O problema que se coloca, em contexto pedagógico, é saber se os alunos entendem e distinguem a classificação gramatical, digamos assim, do sentido que a frase veicula. Aí, o cuidado a haver prende-se com o trabalho a desenvolver com os alunos, eventualmente dependente do nível de análise metalinguística que eles estejam em condições de realizar.

Só o conhecimento concreto de uma turma pode ajudar a decidir se um determinado exemplo, por muito válido que seja, é oportuno e adequado.

Pergunta:

O adjetivo infantil é qualificativo, ou relacional?

Resposta:

Uma das características do adjetivo relacional é que ele, geralmente, é denominal, ou seja, deriva, por sufixação, de um nome. Além disso, raramente aceita graduação e também raramente pode ocorrer em posição predicativa.

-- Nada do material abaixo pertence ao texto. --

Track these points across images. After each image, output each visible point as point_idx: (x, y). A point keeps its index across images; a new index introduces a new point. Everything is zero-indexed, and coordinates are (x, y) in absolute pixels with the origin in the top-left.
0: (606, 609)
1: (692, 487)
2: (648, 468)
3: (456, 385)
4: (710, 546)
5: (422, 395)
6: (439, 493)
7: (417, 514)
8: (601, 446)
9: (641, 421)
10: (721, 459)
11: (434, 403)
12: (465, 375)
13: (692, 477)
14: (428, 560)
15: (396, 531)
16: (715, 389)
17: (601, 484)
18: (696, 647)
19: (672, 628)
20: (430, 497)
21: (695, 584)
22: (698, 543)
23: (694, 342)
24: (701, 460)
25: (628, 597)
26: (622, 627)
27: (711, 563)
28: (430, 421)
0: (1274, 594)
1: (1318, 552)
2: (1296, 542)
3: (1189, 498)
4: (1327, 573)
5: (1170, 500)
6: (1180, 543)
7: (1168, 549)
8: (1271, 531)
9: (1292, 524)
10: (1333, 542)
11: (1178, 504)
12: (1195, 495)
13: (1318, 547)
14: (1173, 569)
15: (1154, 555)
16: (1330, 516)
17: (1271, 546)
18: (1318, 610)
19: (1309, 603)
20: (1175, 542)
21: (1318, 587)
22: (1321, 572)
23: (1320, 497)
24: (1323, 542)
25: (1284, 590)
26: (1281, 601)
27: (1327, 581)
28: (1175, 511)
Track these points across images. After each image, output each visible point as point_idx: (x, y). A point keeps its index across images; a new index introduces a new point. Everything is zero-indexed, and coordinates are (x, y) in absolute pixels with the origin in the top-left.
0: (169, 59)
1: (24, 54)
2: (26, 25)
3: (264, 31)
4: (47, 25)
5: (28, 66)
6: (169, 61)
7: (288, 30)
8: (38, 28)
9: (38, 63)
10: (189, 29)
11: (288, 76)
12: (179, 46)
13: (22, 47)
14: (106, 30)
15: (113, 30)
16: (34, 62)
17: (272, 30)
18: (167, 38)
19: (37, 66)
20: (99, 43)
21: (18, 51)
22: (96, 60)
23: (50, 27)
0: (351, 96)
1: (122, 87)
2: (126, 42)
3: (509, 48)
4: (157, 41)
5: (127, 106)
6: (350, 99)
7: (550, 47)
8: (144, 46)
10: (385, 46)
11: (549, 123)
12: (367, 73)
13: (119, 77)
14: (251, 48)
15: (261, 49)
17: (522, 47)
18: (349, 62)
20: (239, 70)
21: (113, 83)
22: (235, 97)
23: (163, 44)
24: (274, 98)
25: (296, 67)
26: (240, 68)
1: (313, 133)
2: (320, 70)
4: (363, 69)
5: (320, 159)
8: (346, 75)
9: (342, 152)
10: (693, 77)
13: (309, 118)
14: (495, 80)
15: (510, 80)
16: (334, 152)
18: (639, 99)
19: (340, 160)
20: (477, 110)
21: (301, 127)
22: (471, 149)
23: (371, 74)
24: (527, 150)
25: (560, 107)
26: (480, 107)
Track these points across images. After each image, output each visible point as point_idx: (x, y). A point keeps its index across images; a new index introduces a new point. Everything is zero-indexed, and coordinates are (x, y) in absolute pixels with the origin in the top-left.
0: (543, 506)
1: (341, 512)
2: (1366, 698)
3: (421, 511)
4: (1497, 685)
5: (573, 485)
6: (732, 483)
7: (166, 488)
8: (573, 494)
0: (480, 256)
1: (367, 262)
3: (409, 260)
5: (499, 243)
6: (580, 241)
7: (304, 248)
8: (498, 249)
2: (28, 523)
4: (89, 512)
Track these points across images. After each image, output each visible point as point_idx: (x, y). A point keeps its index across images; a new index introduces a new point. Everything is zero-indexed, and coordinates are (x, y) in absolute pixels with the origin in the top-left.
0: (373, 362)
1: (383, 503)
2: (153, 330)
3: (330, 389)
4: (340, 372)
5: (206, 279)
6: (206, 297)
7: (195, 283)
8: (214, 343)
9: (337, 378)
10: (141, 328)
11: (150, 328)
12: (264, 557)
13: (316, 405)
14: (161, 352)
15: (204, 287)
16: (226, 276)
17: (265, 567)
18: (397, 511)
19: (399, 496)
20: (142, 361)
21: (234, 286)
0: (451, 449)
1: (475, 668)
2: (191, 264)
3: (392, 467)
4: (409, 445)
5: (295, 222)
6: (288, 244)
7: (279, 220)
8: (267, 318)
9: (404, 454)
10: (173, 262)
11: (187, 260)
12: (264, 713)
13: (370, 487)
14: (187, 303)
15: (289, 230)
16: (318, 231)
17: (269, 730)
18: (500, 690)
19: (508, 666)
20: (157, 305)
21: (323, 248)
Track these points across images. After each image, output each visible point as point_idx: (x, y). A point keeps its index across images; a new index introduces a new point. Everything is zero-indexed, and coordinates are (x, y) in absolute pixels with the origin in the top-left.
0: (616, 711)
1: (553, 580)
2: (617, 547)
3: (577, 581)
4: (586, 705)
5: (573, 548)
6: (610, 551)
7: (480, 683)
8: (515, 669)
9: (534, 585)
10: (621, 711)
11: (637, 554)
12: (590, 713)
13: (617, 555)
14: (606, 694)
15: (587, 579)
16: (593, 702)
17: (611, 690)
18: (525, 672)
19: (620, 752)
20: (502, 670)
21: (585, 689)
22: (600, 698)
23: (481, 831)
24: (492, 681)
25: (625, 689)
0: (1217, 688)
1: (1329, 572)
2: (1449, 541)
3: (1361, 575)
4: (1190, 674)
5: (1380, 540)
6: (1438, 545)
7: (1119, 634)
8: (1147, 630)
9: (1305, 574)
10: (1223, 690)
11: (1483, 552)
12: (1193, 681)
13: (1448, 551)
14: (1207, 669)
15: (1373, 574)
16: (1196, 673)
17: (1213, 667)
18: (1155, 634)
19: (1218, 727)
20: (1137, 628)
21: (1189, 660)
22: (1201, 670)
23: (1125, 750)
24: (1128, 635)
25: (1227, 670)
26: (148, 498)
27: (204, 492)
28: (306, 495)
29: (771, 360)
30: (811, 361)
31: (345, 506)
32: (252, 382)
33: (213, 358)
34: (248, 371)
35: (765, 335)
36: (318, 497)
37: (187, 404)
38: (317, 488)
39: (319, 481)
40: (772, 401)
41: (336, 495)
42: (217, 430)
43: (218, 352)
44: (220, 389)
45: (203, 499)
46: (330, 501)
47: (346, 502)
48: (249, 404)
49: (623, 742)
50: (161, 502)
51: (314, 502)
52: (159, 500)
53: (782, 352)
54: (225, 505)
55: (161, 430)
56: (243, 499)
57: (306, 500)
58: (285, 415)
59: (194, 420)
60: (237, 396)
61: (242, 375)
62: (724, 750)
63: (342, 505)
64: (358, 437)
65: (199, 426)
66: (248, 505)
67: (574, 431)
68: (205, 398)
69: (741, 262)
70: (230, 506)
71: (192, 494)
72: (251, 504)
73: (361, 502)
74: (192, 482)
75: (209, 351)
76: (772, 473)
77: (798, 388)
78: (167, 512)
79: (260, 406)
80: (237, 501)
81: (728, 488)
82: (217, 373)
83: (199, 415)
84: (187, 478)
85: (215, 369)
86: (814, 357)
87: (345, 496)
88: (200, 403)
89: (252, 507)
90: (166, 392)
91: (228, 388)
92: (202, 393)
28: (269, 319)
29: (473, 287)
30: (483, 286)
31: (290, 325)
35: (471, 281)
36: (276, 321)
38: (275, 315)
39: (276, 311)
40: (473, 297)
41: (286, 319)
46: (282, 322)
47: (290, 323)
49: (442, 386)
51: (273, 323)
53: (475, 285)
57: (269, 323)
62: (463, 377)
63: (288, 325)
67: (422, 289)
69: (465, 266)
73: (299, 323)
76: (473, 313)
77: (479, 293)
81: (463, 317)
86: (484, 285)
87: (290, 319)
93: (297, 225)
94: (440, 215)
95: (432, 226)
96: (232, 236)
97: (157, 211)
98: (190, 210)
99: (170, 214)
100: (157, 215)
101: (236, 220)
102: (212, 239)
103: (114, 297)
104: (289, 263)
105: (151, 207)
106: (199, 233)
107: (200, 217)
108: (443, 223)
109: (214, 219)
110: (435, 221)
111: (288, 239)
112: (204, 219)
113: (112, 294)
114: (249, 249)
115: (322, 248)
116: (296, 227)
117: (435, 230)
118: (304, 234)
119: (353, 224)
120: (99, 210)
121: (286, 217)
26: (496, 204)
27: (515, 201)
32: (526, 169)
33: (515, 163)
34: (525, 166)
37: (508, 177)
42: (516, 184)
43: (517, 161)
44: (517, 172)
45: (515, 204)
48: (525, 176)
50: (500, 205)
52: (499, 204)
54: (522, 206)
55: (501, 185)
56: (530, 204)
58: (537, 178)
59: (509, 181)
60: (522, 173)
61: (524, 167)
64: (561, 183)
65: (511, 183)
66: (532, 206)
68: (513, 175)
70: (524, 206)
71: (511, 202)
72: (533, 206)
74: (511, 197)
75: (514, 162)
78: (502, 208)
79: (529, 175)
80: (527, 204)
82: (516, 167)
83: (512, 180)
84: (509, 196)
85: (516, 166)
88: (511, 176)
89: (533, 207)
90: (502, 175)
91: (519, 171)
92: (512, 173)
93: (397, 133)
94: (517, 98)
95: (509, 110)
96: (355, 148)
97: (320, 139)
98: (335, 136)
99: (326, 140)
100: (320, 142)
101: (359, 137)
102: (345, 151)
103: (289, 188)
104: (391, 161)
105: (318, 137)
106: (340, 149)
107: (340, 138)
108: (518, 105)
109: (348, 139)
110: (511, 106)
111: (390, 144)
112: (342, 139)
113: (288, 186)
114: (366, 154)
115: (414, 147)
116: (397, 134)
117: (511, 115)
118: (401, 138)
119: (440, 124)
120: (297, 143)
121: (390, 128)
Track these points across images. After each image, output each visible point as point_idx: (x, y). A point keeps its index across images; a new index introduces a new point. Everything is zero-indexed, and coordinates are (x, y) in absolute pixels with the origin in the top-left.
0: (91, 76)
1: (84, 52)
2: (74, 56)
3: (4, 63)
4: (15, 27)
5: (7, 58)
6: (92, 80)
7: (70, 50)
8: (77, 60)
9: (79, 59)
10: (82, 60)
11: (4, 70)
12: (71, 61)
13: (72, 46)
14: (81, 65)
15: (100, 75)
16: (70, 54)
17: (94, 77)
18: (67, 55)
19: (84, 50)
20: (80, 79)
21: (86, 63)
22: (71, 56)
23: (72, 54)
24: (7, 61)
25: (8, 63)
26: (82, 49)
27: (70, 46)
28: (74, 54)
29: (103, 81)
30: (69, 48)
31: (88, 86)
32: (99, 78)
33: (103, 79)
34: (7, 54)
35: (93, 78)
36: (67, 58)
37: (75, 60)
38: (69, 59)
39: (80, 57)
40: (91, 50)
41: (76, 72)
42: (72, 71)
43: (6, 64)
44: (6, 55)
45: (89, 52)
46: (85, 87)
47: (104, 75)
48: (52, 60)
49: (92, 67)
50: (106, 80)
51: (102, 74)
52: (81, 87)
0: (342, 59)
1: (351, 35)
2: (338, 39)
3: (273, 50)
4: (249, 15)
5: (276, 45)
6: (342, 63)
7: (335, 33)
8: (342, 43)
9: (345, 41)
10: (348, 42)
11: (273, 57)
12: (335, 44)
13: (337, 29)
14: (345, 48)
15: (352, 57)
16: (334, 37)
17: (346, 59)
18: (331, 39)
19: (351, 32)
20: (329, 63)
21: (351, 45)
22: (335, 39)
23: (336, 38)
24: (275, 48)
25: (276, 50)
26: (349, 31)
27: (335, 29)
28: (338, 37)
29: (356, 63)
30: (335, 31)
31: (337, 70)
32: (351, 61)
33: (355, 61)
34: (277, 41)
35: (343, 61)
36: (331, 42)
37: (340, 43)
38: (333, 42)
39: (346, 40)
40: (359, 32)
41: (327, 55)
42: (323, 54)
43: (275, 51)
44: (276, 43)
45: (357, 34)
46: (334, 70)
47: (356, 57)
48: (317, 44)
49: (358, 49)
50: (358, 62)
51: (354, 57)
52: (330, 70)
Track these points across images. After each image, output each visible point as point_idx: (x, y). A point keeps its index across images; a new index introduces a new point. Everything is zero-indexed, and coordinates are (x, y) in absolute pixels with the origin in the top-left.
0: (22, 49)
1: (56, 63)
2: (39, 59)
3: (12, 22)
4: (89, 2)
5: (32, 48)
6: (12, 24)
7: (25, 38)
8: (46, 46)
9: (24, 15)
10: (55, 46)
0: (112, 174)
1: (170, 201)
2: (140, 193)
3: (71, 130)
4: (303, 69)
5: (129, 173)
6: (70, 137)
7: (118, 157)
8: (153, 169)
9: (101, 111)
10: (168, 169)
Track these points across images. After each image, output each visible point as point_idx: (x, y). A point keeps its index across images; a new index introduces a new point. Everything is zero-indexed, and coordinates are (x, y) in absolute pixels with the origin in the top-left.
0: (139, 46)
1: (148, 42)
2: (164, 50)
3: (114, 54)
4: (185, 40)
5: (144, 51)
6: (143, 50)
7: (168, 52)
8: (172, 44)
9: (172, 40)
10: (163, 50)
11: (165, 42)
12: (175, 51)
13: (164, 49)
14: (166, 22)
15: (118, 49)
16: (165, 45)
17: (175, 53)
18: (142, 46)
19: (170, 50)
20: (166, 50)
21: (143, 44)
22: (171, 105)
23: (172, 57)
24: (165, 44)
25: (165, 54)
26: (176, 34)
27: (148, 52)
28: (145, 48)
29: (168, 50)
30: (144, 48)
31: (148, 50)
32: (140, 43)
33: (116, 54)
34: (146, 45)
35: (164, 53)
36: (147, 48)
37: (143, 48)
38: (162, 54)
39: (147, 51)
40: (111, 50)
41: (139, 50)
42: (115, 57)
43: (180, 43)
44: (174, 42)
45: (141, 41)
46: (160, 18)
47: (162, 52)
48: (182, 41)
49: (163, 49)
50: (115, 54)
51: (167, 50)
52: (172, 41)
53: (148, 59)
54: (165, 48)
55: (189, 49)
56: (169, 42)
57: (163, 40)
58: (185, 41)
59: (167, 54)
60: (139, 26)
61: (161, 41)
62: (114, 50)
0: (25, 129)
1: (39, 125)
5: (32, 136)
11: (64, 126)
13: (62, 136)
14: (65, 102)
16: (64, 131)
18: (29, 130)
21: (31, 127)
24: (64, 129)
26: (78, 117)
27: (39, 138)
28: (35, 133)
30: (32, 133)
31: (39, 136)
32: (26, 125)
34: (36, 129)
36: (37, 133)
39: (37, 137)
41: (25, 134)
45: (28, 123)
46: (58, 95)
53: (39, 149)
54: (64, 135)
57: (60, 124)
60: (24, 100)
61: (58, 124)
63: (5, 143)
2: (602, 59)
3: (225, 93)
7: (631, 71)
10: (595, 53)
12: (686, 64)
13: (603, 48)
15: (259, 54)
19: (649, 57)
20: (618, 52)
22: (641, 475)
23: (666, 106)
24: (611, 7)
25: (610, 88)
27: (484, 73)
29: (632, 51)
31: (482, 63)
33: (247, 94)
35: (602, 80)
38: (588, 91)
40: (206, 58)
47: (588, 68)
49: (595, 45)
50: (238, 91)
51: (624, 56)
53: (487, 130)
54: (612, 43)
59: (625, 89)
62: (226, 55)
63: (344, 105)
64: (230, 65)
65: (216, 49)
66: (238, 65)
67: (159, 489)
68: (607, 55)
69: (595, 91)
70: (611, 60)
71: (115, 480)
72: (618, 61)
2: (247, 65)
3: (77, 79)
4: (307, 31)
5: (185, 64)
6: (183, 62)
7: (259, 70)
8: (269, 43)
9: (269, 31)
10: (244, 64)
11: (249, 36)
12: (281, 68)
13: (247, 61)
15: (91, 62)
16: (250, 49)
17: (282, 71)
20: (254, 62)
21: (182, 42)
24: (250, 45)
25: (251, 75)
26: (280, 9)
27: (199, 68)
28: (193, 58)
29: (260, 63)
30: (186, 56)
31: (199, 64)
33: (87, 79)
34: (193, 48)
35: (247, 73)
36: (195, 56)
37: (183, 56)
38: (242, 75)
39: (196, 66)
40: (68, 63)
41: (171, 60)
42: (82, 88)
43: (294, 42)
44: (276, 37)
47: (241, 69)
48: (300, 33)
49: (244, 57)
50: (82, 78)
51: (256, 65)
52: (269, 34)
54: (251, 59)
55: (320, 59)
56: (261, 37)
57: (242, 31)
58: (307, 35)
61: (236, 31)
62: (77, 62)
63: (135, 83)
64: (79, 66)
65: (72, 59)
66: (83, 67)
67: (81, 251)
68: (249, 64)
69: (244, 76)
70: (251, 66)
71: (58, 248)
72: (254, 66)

Infantil chegou até nós do latim infantile. Permite flexão em grau («O João é muito infantil») e permite, como se vê no exemplo dado, posição predicativa.

Não me parece que tenhamos argumentos para o considerar relacional.

Pergunta:

A frase «Para de comer as nossas alfaces!» é imperativa. Contudo, a dúvida surge na polaridade, uma vez que não tem as palavras-chave de uma frase negativa; daí considerarmos a frase com polaridade afirmativa. Contudo, o sentido da frase remete-nos para uma frase com polaridade negativa, pois se substituirmos pela palavra não estamos a negar: «Não comas mais as nossas alfaces!»

Qual o tipo de polaridade mais correto?

Resposta:

Uma das vantagens das línguas naturais, neste caso, da portuguesa, é que elas nos oferecem diversas formas de dizer a mesma coisa. Todavia, ao optarmos por uma determinada estrutura na enunciação, estamos condicionados a analisar essa estrutura, e não aquelas que a podem substituir.

Pensemos, por exemplo, na frase irónica «Estás bonito, estás…», que, normalmente, tem um sentido contrário e pode não remeter para o aspeto exterior de um dado indivíduo…

Na situação em apreço, se a frase é «Para de comer as nossas alfaces», a frase é afirmativa, e podemos, mesmo, construí-la com uma polaridade negativa: «Não pares de comer as nossas alfaces.»
Se optássemos por fazer passar a mensagem através de outro verbo, como em «Não comas mais as nossas alfaces», estaríamos perante uma frase de polaridade negativa.

Ambas as frases estão certas, apesar de terem polaridade distinta e veicularem um sentido muito próximo.